There are the several or aspects of this one person. I see the female as the “genuine” self, and the male characters as the “symptoms” of her mental illness. The video opens with one of them trying to reassemble pieces of a shattered mirror (what symptom would this be? what is he reassembling? her psyche? her life?). Then we see the self “putting herself together,” and talking to herself in a mirror, at a makeup table. Hmmmm.
Next is a sequence in which the self-girl is unconscious in the back of a car, between two of her symptoms. She is driven to an entirely unknown and terrifying destination. One of her symptoms carries her out of the car and hands her over to a derelect looking man. Then they literally abandon her there, in a chair in front of a trailer by a campfire. We see her momentarily looking around, confused … and then she is passed out, unconscious, in the chair.

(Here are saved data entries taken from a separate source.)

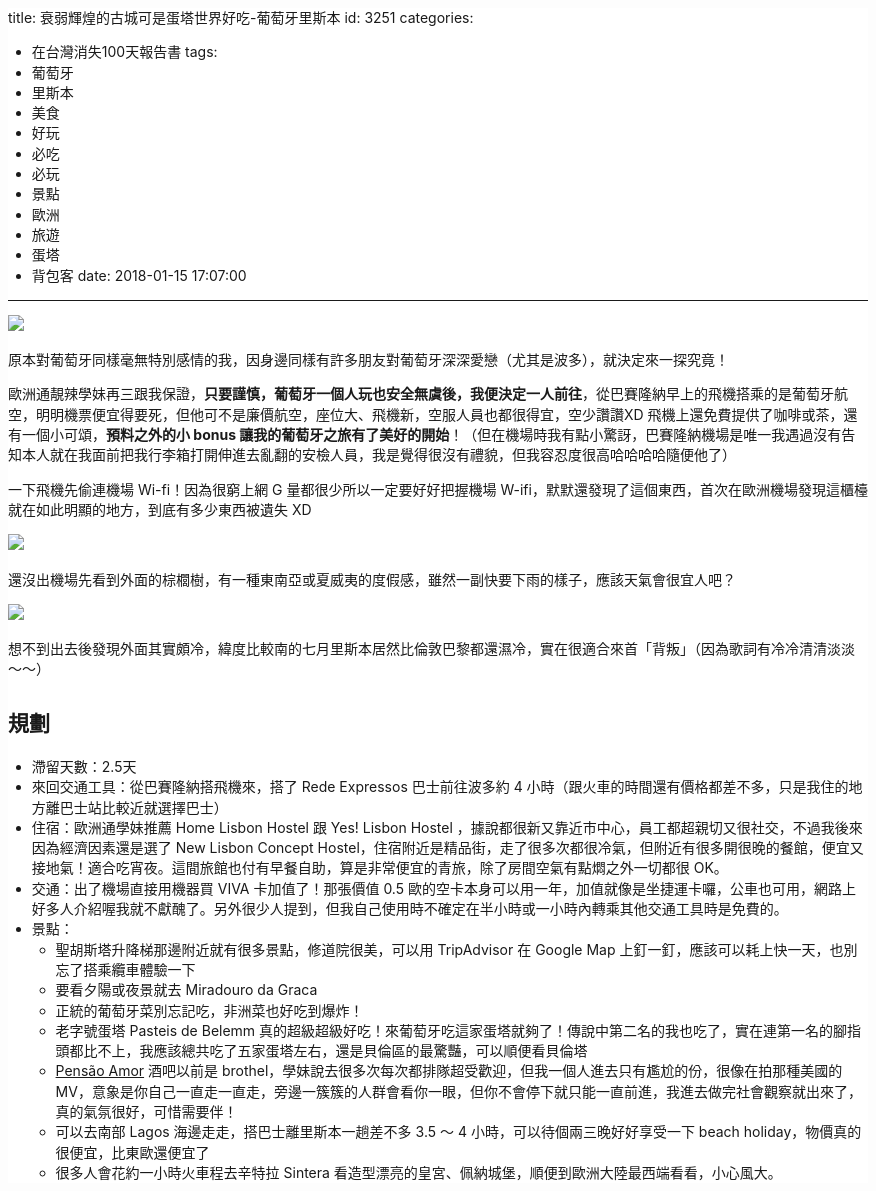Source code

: title: 衰弱輝煌的古城可是蛋塔世界好吃-葡萄牙里斯本
id: 3251
categories:
  - 在台灣消失100天報告書
tags:
  - 葡萄牙
  - 里斯本
  - 美食
  - 好玩
  - 必吃
  - 必玩
  - 景點
  - 歐洲
  - 旅遊
  - 蛋塔
  - 背包客
date: 2018-01-15 17:07:00
---
![](https://c1.staticflickr.com/5/4637/25503586448_41547300e3_k.jpg)

原本對葡萄牙同樣毫無特別感情的我，因身邊同樣有許多朋友對葡萄牙深深愛戀（尤其是波多），就決定來一探究竟！



歐洲通靚辣學妹再三跟我保證，**只要謹慎，葡萄牙一個人玩也安全無虞後，我便決定一人前往**，從巴賽隆納早上的飛機搭乘的是葡萄牙航空，明明機票便宜得要死，但他可不是廉價航空，座位大、飛機新，空服人員也都很得宜，空少讚讚XD 飛機上還免費提供了咖啡或茶，還有一個小可頌，**預料之外的小 bonus 讓我的葡萄牙之旅有了美好的開始**！（但在機場時我有點小驚訝，巴賽隆納機場是唯一我遇過沒有告知本人就在我面前把我行李箱打開伸進去亂翻的安檢人員，我是覺得很沒有禮貌，但我容忍度很高哈哈哈哈隨便他了）

一下飛機先偷連機場 Wi-fi！因為很窮上網 G 量都很少所以一定要好好把握機場 W-ifi，默默還發現了這個東西，首次在歐洲機場發現這櫃檯就在如此明顯的地方，到底有多少東西被遺失 XD

![](https://c1.staticflickr.com/5/4617/27947378019_798509bd8c_b.jpg)

還沒出機場先看到外面的棕櫚樹，有一種東南亞或夏威夷的度假感，雖然一副快要下雨的樣子，應該天氣會很宜人吧？

![](https://c1.staticflickr.com/5/4621/24857063527_fdaee274ce_b.jpg)

想不到出去後發現外面其實頗冷，緯度比較南的七月里斯本居然比倫敦巴黎都還濕冷，實在很適合來首「背叛」（因為歌詞有冷冷清清淡淡～～）

## 規劃

* 滯留天數：2.5天
* 來回交通工具：從巴賽隆納搭飛機來，搭了 Rede Expressos 巴士前往波多約 4 小時（跟火車的時間還有價格都差不多，只是我住的地方離巴士站比較近就選擇巴士）
* 住宿：歐洲通學妹推薦 Home Lisbon Hostel 跟 Yes! Lisbon Hostel ，據說都很新又靠近市中心，員工都超親切又很社交，不過我後來因為經濟因素還是選了 New Lisbon Concept Hostel，住宿附近是精品街，走了很多次都很冷氣，但附近有很多開很晚的餐館，便宜又接地氣！適合吃宵夜。這間旅館也付有早餐自助，算是非常便宜的青旅，除了房間空氣有點燜之外一切都很 OK。
* 交通：出了機場直接用機器買 VIVA 卡加值了！那張價值 0.5 歐的空卡本身可以用一年，加值就像是坐捷運卡囉，公車也可用，網路上好多人介紹喔我就不獻醜了。另外很少人提到，但我自己使用時不確定在半小時或一小時內轉乘其他交通工具時是免費的。
* 景點：
    * 聖胡斯塔升降梯那邊附近就有很多景點，修道院很美，可以用 TripAdvisor 在 Google Map 上釘一釘，應該可以耗上快一天，也別忘了搭乘纜車體驗一下
    * 要看夕陽或夜景就去 Miradouro da Graca
    * 正統的葡萄牙菜別忘記吃，非洲菜也好吃到爆炸！
    * 老字號蛋塔 Pasteis de Belemm 真的超級超級好吃！來葡萄牙吃這家蛋塔就夠了！傳說中第二名的我也吃了，實在連第一名的腳指頭都比不上，我應該總共吃了五家蛋塔左右，還是貝倫區的最驚豔，可以順便看貝倫塔
    * [Pensão Amor](https://cn.tripadvisor.com/Attraction_Review-g189158-d3865221-Reviews-Pensao_Amor-Lisbon_Lisbon_District_Central_Portugal.html) 酒吧以前是 brothel，學妹說去很多次每次都排隊超受歡迎，但我一個人進去只有尷尬的份，很像在拍那種美國的 MV，意象是你自己一直走一直走，旁邊一簇簇的人群會看你一眼，但你不會停下就只能一直前進，我進去做完社會觀察就出來了，真的氣氛很好，可惜需要伴！
    * 可以去南部 Lagos 海邊走走，搭巴士離里斯本一趟差不多 3.5 ～ 4 小時，可以待個兩三晚好好享受一下 beach holiday，物價真的很便宜，比東歐還便宜了
    * 很多人會花約一小時火車程去辛特拉 Sintera 看造型漂亮的皇宮、佩納城堡，順便到歐洲大陸最西端看看，小心風大。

Now we see her frantically running through night-time streets, populated by strangers who are walking towards her, lunging at her; she is terrified, lost, doesn’t know where she is or how she got there. Have our symptoms ever taken us places we didn’t want to be?
Meanwhile, the other symptoms are running and looking for her (are they chasing her? doesn’t it feel sometimes like our symptoms track us down?). One of them is in a derelect room, again trying to assemble the shattered pieces of broken mirror. Our girl runs in breathless from the street, into a devastated room strewn with refuse, and collapses on a bed, exhausted.
Who else feels utterly confused, bewildered and exhausted after a manic cycle? One of her symptoms finds her and strokes her hair. Another assembles broken mirror shards; he sees her reflection in one of the pieces, but her eyes are empty, filled with blinding white light.
I remember the first time that my medications interrupted what had been a lifetime of incredibly predictable cycles of mania and depression, which traditionally had been broken up by only a few days of “in-between.” I literally didn’t know what normal felt like. The new medication routine put me in “normal” for ten straight days — which was extremely confusing and uncomfortable … I didn’t know who I was, I felt incredibly weird, and I actually missed being manic. This sequence in the video totally reminded me of that.
On their own, the lyrics to the song, “Destination Unknown,” can be read as relevant to the subject of mental illness:
Life is so strange, when you don’t know.
How can you tell where you’re going to?
You can’t be sure of any situation.
Something could change, and then you won’t know.
You ask yourself: Where do we go from here?
It seems so all too near.
Just as far beyond as I can see.
I still don’t know what this all means to me.
So you tell yourself: I have nowhere to go!
I don’t know what to do!
And I don’t even know the time of day …
I guess, it doesn’t matter any way.
In the context of the video the words take on a deeper meaning — to me. Sure, I can see where all of this might seem trivial and juvenile to somebody else … and that’s cool. The Missing Persons didn’t write this song, and the video director didn’t plot out each scene, back in 1982, with my 2013 bipolar symptoms in mind. I’d have an entirely different diagnosis if I thought that (schizotypal?)
But I do wonder what the inspiration for the video imagery was? Was it strictly the song lyrics? Or did the subject of mental illness play any part? We’ll never know.
I suppose the point here is that I was able to find some inspiration for meaningful introspection from an unexpected place. And that’s always a nice destination to wind up at. Pretty cool song and video, too, if you don’t mind the weird 1980s fashions and hairdos.